Sara Pickell said...

Is it okay if I just say "hear hear!"?

Borror0 said...

"A patch that arbitrarily changes an existing game is bad"

I disagree. Change for the sake of change is good. Of course, it's preferable to have a patch that changes bad things into better things but change, itself, is valuable for the game studio.

By changing the environment, you're forcing the players to adapt and that, itself, is a new challenge. It provides something new to chew on, even if it is less liked than the previous designed it's often better than a static game. In a way, "change" is content.

Green Armadillo said...

If you exclude the loudest of the forum trolls, it isn't that hard to objectively judge whether the game that actually launches is close enough to what was promised. (See Champions' infamous post-beta balance patch.)

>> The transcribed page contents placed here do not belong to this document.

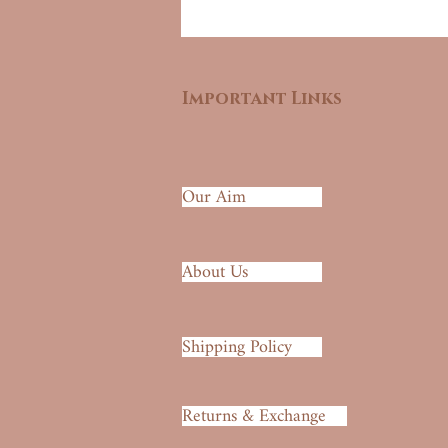
Important Links
Our Aim
About Us
Shipping Policy
Returns & Exchange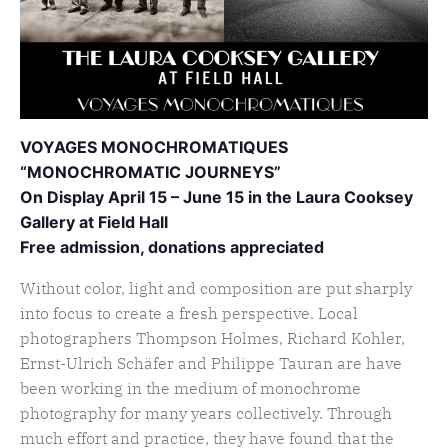
VOYAGES MONOCHROMATIQUES
“MONOCHROMATIC JOURNEYS”
On Display April 15 – June 15 in the Laura Cooksey
Gallery at Field Hall
Free admission, donations appreciated
Without color, light and composition are put sharply
into focus to create a fresh perspective. Local
photographers Thompson Holmes, Richard Kohler,
Ernst-Ulrich Schäfer and Philippe Tauran are have
been working in the medium of monochrome
photography for many years collectively. Through
much effort and practice, they have found that the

You can argue semantics that we should refer to such a game as "not ready" or "released too soon" instead of "not finished". You could also argue that the game launched because it was launch now or launch never after the studio goes under. Neither change alters the facts, and all three convey essentially the same meaning. (Unlike, say, the word "casual", which I do my very best to avoid using because it clearly does not have a universally accepted meaning.)

Alan G. Labouseur said...

The “Don’t release it until it’s finished.” mentality is completely wrong. Releasing too late has cost many a company valuable market share, sometimes fatally. Common entrepreneurial wisdom these days is more along the lines of "Don't worry, be crappy." You need feedback from your customers in order to improve, so release and begin the process of improving. If you are not a little embarrassed about your first release then you waited too long.

Brian 'Psychochild' Green said...

You forgot the classic, "The customer is always right." which often really means, "I, your customer, am the best possible designer; implement my ideas."